__STATED PROBLEM A__. Please rewrite the records as a numbered list, starting at the line that contains "order: Fabales" and ending at the last line of the records, with blank lines left out.

__TEXT SECTION__.

════

If it's a PDF book there is no font size adjustment available.  Though you can use the landscape orientation to get some level of zoom.  Also, TTS won't work on such books.


----------



## cindi (Dec 26, 2009)

The book is "Dream On" By Cyrinda Foxe - it's from Amazon and says it is the Kindle edition, text to speech enabled.  Could there have been a problem with the download or are some Kindle books not able to have their text size enlarged?  Just wondered if I need to be checking for something before I purchase another book.  It's so small I can't read it even with glasses.


----------



## sebat (Nov 16, 2008)

I just downloaded a sample.  It does the same thing to me.  Looks like it might be a PDF that wasn't converted.  

I'd call or email Kindle CS and get a refund.  Tell them the problem with the book and also post in the book review area to warn everyone it has problems.  

BTW, Welcome.  Don't get discouraged this isn't a typical problem.


----------



## pidgeon92 (Oct 27, 2008)

I just downloaded a sample as well. This book is a formatting disaster. Definitely contact Kindle CS and get a refund.

I sent feedback to Amazon regarding the formatting issue and the lack of TTS.


----------



## cindi (Dec 26, 2009)

Thank you all for taking the time to help!  This forum is a great resource!


----------

════

__STATED PROBLEM B__. In the forum thread above, what two things did pidgeon92 send Amazon feedback about?

════

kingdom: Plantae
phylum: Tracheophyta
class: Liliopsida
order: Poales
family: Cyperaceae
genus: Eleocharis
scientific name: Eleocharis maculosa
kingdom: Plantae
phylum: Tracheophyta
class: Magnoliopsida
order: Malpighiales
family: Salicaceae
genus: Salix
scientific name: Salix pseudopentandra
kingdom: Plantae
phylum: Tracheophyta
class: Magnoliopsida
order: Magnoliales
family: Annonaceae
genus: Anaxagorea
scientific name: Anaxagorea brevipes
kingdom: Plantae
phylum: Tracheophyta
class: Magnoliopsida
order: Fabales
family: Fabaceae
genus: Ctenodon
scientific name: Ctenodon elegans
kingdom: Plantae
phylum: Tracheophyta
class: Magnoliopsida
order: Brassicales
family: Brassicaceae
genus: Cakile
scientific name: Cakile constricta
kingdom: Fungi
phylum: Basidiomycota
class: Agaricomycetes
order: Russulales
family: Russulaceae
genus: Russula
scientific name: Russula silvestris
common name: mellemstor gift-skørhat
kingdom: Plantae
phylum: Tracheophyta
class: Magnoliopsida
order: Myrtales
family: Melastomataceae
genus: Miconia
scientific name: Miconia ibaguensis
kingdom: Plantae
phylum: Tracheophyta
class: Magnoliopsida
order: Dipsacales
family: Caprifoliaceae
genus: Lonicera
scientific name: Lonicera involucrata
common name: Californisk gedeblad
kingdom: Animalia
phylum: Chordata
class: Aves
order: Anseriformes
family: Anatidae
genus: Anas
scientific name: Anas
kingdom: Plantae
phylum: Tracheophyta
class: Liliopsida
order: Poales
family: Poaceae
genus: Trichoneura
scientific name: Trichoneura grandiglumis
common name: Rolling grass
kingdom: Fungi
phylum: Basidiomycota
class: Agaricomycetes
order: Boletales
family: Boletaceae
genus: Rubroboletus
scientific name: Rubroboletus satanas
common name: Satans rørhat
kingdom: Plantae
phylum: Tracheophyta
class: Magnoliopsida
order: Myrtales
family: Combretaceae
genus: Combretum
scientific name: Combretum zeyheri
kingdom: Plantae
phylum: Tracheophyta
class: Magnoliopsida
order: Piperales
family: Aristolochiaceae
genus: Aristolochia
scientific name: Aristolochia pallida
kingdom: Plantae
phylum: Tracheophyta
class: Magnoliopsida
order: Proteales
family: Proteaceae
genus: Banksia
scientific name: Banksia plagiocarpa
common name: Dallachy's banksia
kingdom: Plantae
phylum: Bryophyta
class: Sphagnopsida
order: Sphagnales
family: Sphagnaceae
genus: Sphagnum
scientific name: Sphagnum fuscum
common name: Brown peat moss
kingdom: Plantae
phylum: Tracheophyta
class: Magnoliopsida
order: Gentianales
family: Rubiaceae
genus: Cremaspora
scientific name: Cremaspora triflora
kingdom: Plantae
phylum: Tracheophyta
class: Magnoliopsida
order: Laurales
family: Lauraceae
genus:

════

__EXERCISE SOLUTION A__.
1. order: Fabales
2. family: Fabaceae
3. genus: Ctenodon
4. scientific name: Ctenodon elegans
5. kingdom: Plantae
6. phylum: Tracheophyta
7. class: Magnoliopsida
8. order: Brassicales
9. family: Brassicaceae
10. genus: Cakile
11. scientific name: Cakile constricta
12. kingdom: Fungi
13. phylum: Basidiomycota
14. class: Agaricomycetes
15. order: Russulales
16. family: Russulaceae
17. genus: Russula
18. scientific name: Russula silvestris
19. common name: mellemstor gift-skørhat
20. kingdom: Plantae
21. phylum: Tracheophyta
22. class: Magnoliopsida
23. order: Myrtales
24. family: Melastomataceae
25. genus: Miconia
26. scientific name: Miconia ibaguensis
27. kingdom: Plantae
28. phylum: Tracheophyta
29. class: Magnoliopsida
30. order: Dipsacales
31. family: Caprifoliaceae
32. genus: Lonicera
33. scientific name: Lonicera involucrata
34. common name: Californisk gedeblad
35. kingdom: Animalia
36. phylum: Chordata
37. class: Aves
38. order: Anseriformes
39. family: Anatidae
40. genus: Anas
41. scientific name: Anas
42. kingdom: Plantae
43. phylum: Tracheophyta
44. class: Liliopsida
45. order: Poales
46. family: Poaceae
47. genus: Trichoneura
48. scientific name: Trichoneura grandiglumis
49. common name: Rolling grass
50. kingdom: Fungi
51. phylum: Basidiomycota
52. class: Agaricomycetes
53. order: Boletales
54. family: Boletaceae
55. genus: Rubroboletus
56. scientific name: Rubroboletus satanas
57. common name: Satans rørhat
58. kingdom: Plantae
59. phylum: Tracheophyta
60. class: Magnoliopsida
61. order: Myrtales
62. family: Combretaceae
63. genus: Combretum
64. scientific name: Combretum zeyheri
65. kingdom: Plantae
66. phylum: Tracheophyta
67. class: Magnoliopsida
68. order: Piperales
69. family: Aristolochiaceae
70. genus: Aristolochia
71. scientific name: Aristolochia pallida
72. kingdom: Plantae
73. phylum: Tracheophyta
74. class: Magnoliopsida
75. order: Proteales
76. family: Proteaceae
77. genus: Banksia
78. scientific name: Banksia plagiocarpa
79. common name: Dallachy's banksia
80. kingdom: Plantae
81. phylum: Bryophyta
82. class: Sphagnopsida
83. order: Sphagnales
84. family: Sphagnaceae
85. genus: Sphagnum
86. scientific name: Sphagnum fuscum
87. common name: Brown peat moss
88. kingdom: Plantae
89. phylum: Tracheophyta
90. class: Magnoliopsida
91. order: Gentianales
92. family: Rubiaceae
93. genus: Cremaspora
94. scientific name: Cremaspora triflora
95. kingdom: Plantae
96. phylum: Tracheophyta
97. class: Magnoliopsida
98. order: Laurales
99. family: Lauraceae
100. genus:

__EXERCISE SOLUTION B__. The formatting issue and the lack of TTS.